High intensity movement such as running was also shown to decline at hot temperatures by approximately 26%.  It should be understood that rapid running requires the input of the heart, allowing rapid breathing for the transport of oxygen to the rest of the body.  The higher temperature during the football game may thus inhibit maximal breathing and result in an increase in heart rate, decreasing their capacity for high speed running.  Since the football players were generally healthy, there was no need for any medical emergency response to treat these individuals.

Another interesting observation included in the report involved the quality of passes performed by the football players.  The study showed that the quality of passes, including the number of successful passes, improved when the football players were engaged in a match at hot temperatures.  It is thus possible that despite the higher temperature and poorer quality in movement, their capacity of perform this specific activity has been retained.  The heart and breathing rates of these players during passes may also be optimal for successful transfers of the ball.
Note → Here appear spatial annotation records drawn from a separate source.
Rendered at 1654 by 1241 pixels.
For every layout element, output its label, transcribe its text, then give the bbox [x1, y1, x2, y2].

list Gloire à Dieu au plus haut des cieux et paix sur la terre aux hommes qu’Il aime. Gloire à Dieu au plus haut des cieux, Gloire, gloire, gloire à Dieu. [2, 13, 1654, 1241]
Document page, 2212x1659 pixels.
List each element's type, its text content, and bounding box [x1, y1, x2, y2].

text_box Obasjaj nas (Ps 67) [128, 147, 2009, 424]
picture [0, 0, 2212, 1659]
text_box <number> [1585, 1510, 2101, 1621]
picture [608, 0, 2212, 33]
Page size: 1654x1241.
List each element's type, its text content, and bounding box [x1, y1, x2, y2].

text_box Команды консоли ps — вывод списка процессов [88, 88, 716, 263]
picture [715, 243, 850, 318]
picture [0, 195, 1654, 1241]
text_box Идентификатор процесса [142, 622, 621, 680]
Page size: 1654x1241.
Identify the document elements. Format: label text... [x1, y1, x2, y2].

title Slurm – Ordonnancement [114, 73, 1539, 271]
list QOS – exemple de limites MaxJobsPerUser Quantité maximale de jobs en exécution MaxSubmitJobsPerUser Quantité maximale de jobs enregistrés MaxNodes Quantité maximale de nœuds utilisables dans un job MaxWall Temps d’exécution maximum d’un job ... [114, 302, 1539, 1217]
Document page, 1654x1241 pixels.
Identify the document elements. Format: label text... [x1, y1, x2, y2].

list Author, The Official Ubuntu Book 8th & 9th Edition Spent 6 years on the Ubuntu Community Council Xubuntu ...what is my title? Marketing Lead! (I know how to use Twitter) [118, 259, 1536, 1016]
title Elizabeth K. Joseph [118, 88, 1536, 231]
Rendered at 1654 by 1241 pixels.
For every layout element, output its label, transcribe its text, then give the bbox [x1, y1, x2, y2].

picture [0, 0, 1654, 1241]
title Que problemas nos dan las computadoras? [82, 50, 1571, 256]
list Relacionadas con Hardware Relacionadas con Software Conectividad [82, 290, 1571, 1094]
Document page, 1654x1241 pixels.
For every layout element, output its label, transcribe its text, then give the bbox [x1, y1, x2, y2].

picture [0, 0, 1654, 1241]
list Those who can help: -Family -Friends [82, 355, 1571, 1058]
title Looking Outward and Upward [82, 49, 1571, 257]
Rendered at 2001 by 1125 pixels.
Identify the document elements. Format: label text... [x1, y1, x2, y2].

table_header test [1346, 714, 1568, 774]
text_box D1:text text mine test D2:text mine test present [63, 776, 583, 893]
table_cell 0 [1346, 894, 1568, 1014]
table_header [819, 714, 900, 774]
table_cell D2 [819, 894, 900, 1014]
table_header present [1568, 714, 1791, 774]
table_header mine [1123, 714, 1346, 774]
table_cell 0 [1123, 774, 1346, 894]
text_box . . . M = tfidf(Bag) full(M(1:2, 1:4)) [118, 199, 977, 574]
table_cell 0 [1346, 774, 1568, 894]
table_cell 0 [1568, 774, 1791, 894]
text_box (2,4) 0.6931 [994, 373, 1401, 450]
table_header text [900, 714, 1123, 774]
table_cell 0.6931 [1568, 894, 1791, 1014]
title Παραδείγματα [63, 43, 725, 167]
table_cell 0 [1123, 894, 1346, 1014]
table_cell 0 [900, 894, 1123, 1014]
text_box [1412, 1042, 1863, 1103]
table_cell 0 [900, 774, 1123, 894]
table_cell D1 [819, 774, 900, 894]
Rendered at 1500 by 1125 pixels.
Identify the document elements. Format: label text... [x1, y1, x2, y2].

The results of the study may be useful in the physiological assessment of emergency patients during the summer, especially during a heat wave.  The heart and breathing rates of an individual may change when the temperature is high and in certain cases, these may require emergency medical attention.  It is thus important to monitor one’s heart and breathing rates during heat waves and allow the body plenty of fluids for rehydration to prevent emergency situations such as heat stroke.